La Stampa (Sergio Trombetta)
Another Round for Five is a dance-theatre piece that can be described as a tragicomic game to the bitter end, for a small pool of humans, that comes to an anxious yet happily unresolved conclusion. (…) Morganti points the lights on five dancers, two men and three women, thrust upon a courageously empty set, like an abstract frame, in which they express the idiosyncrasies of their individual traits, quirky, vibrant and expressive. Psychological tropes and sharp humour are mixed with intense yet balanced physicality.
La Repubblica (Leonetta Bentivoglio)
Moving on from autobiographical themes Cristiana Morganti’s authorship keeps growing and maturing, through the existential queries now entrusted to the five performers.
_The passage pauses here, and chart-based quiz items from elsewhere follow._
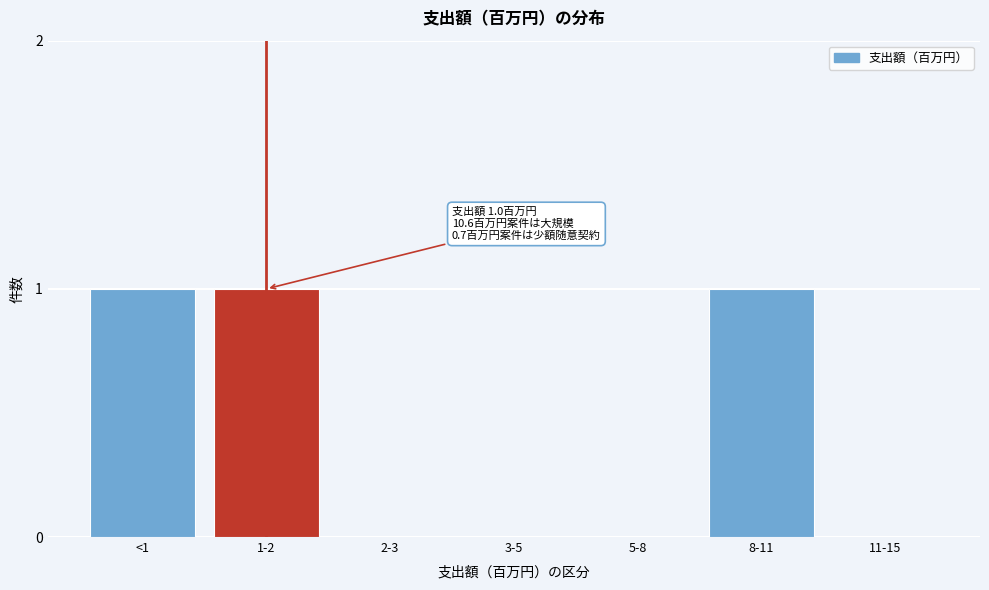

Reading left to right, list all the values displayed in this chart.

<1=1	1-2=1	2-3=0	3-5=0	5-8=0	8-11=1	11-15=0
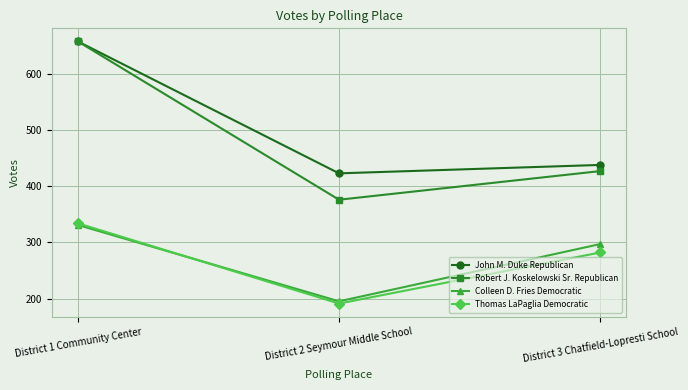

What is the label of the 1st point from the left?

District 1 Community Center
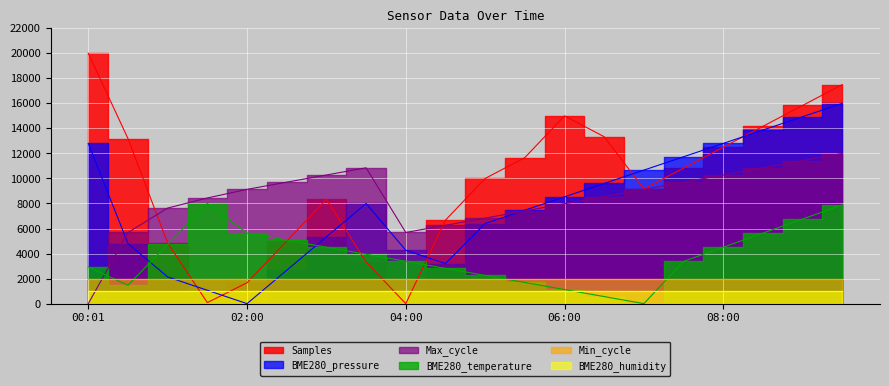

Rank the series at 06:00 from highest to lowest value.

Samples, BME280_pressure, Max_cycle, BME280_temperature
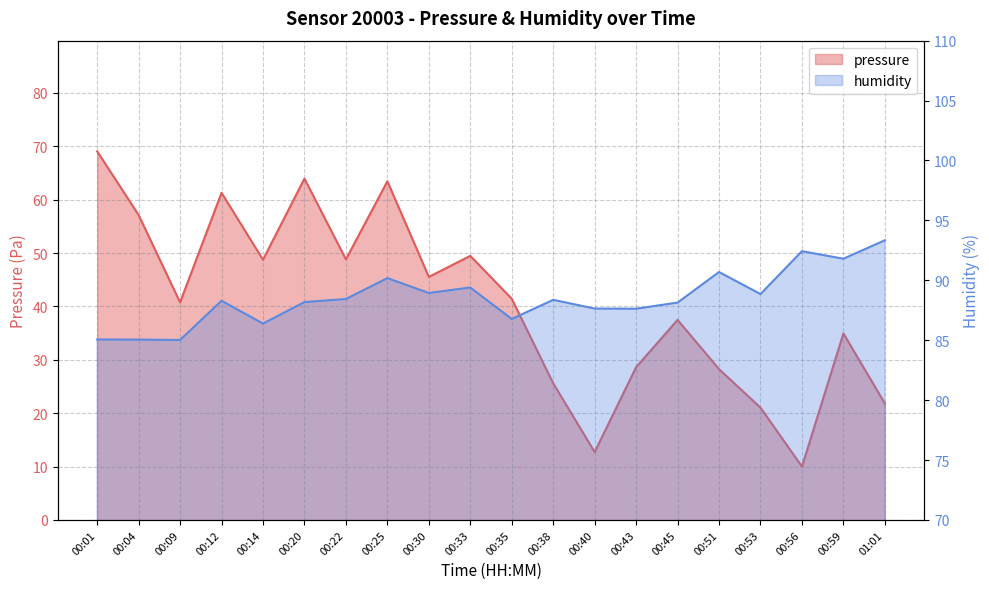

Reading left to right, what are all the values shown in this chart?

pressure: 69.1	57.1	40.8	61.3	48.8	63.9	48.8	63.4	45.5	49.5	41.4	25.6	12.7	28.6	37.5	28.2	21.0	10.0	34.9	21.8
humidity: 85.1	85.0	85.0	88.3	86.4	88.2	88.4	90.2	88.9	89.4	86.8	88.4	87.6	87.6	88.1	90.7	88.8	92.4	91.8	93.3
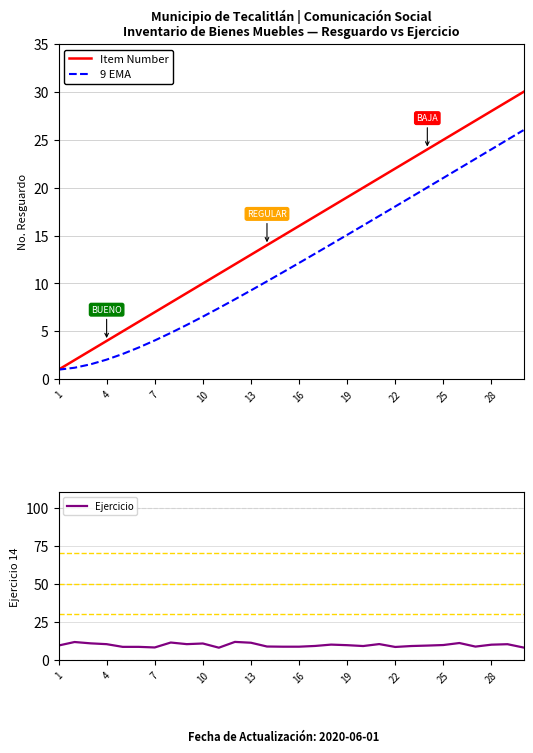

What is the value of the 9 EMA point at the 12th from the left?

8.3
The same sequences return like flashbacks, interrupted by blackouts and light cues, and by a rich soundtrack which sustains stunning moments of dance: light, fluid, frantic, arms always moving, free solos, intertwined with a variety of duets and trios. Constructed like a cinematographic edit, the performance offers a mirror to reflect, with an ironic smile and lightness, on our own attitudes to relations and the ungraspable nature of being.
Danza & Danza (Giuseppe Di Stefano)
From the beginning of the performance, sequences and situations guide our imagination to interpret the stark setting of this piece as evocative of a club from the ‘30s, a private circle, reminiscing of the great film director Frank Capra. (…) The narrative is not linear. Time is punctuated by a flux of memory flashbacks and choreographic foreshadowing. The performers are revealed little by little, becoming increasingly clear through stories of genuine sincerity, resulting in a perfect conjunction between reality and fiction. (…) And as the epilogue approaches, images and actions from the beginning of the piece shape the final outcome, the whole choreographic material, even though it at first appeared casual and disjointed, is finally reorganized with impeccable logic. The subjective individualistic viewpoint of each character from which the narrative material stemmed is dissipated: what is left is the artistic work of a masterful direction.
Krapp’s Last Post (Matteo Ravelli)
Morganti’s roots as life-long dancer at Bausch’s Tanztheater should not lead us to consider her work from a reductive derivative viewpoint. (…) The quality and autonomy of the piece are sustained by the structure, the precise gestures and the ability to bring to the fore the human qualities of the five characters, with a crossover of different languages, that does not hamper the easy understanding of each story and anecdote, but surely finds it’s peak within the choreographic form.